ACTIVITY
Take the entries below and write them out exactly, with each picture removed.

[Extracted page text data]
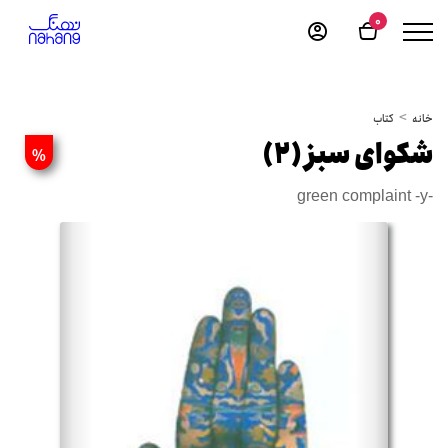
0
خانه
کتاب
شکوای سبز (۲)
%
green complaint -y-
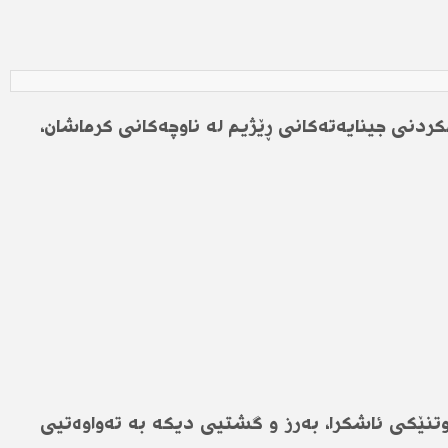
ردنی جینایەتەکانی ڕێژیم لە ناوچەکانی کرماشان،
گوتنێکی ئاشکرا، بەرز و گشتیی دیکە بە تەواوەتیی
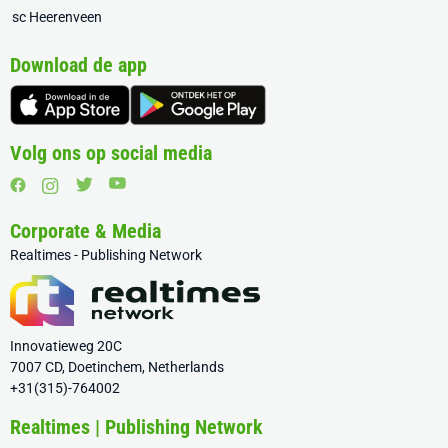
sc Heerenveen
Download de app
Volg ons op social media
Corporate & Media
Realtimes - Publishing Network
Innovatieweg 20C
7007 CD, Doetinchem, Netherlands
+31(315)-764002
Realtimes | Publishing Network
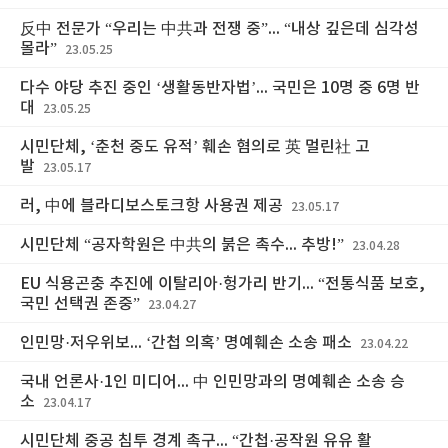
反中 전문가 “우리는 中共과 전쟁 중”... “내상 깊은데 심각성
몰라”
23.05.25
다수 야당 추진 중인 ‘생활동반자법’... 국민은 10명 중 6명 반
대
23.05.25
시민단체, ‘춘천 중도 유적’ 훼손 혐의로 英 멀린社 고
발
23.05.17
러, 中에 블라디보스토크항 사용권 제공
23.05.17
시민단체 “공자학원은 中共의 붉은 촉수... 추방!”
23.04.28
EU 식용곤충 추진에 이탈리아·헝가리 반기... “전통식품 보호,
국민 선택권 존중”
23.04.27
인민망·저우위보... ‘간첩 의혹’ 명예훼손 소송 패소
23.04.22
국내 언론사·1인 미디어... 中 인민망과의 명예훼손 소송 승
소
23.04.17
시민단체 중공 침투 경계 촉구... “간첩·공작원 유유 활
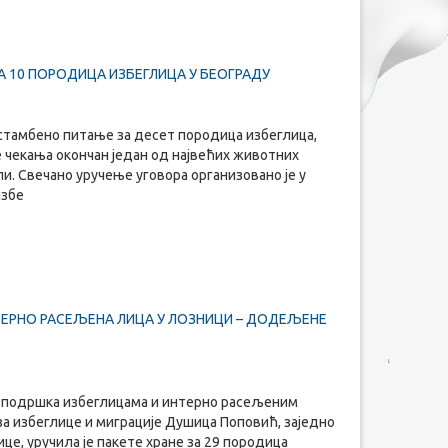
 10 ПОРОДИЦА ИЗБЕГЛИЦА У БЕОГРАДУ
стамбено питање за десет породица избеглица,
е чекања окончан један од највећих животних
али. Свечано уручење уговора организовано је у
избе
ТЕРНО РАСЕЉЕНА ЛИЦА У ЛОЗНИЦИ – ДОДЕЉЕНЕ
а подршка избеглицама и интерно расељеним
за избеглице и миграције Душица Поповић, заједно
це, уручила је пакете хране за 29 породица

ANSWER TO THIS PROBLEM
0
خانه
کتاب
شکوای سبز (۲)
%
green complaint -y-
ردنی جینایەتەکانی ڕێژیم لە ناوچەکانی کرماشان،
گوتنێکی ئاشکرا، بەرز و گشتیی دیکە بە تەواوەتیی
sc Heerenveen
Download de app
Volg ons op social media
Corporate & Media
Realtimes - Publishing Network
Innovatieweg 20C
7007 CD, Doetinchem, Netherlands
+31(315)-764002
Realtimes | Publishing Network
反中 전문가 “우리는 中共과 전쟁 중”... “내상 깊은데 심각성
몰라”
23.05.25
다수 야당 추진 중인 ‘생활동반자법’... 국민은 10명 중 6명 반
대
23.05.25
시민단체, ‘춘천 중도 유적’ 훼손 혐의로 英 멀린社 고
발
23.05.17
러, 中에 블라디보스토크항 사용권 제공
23.05.17
시민단체 “공자학원은 中共의 붉은 촉수... 추방!”
23.04.28
EU 식용곤충 추진에 이탈리아·헝가리 반기... “전통식품 보호,
국민 선택권 존중”
23.04.27
인민망·저우위보... ‘간첩 의혹’ 명예훼손 소송 패소
23.04.22
국내 언론사·1인 미디어... 中 인민망과의 명예훼손 소송 승
소
23.04.17
시민단체 중공 침투 경계 촉구... “간첩·공작원 유유 활
 10 ПОРОДИЦА ИЗБЕГЛИЦА У БЕОГРАДУ
стамбено питање за десет породица избеглица,
е чекања окончан један од највећих животних
али. Свечано уручење уговора организовано је у
избе
ТЕРНО РАСЕЉЕНА ЛИЦА У ЛОЗНИЦИ – ДОДЕЉЕНЕ
а подршка избеглицама и интерно расељеним
за избеглице и миграције Душица Поповић, заједно
це, уручила је пакете хране за 29 породица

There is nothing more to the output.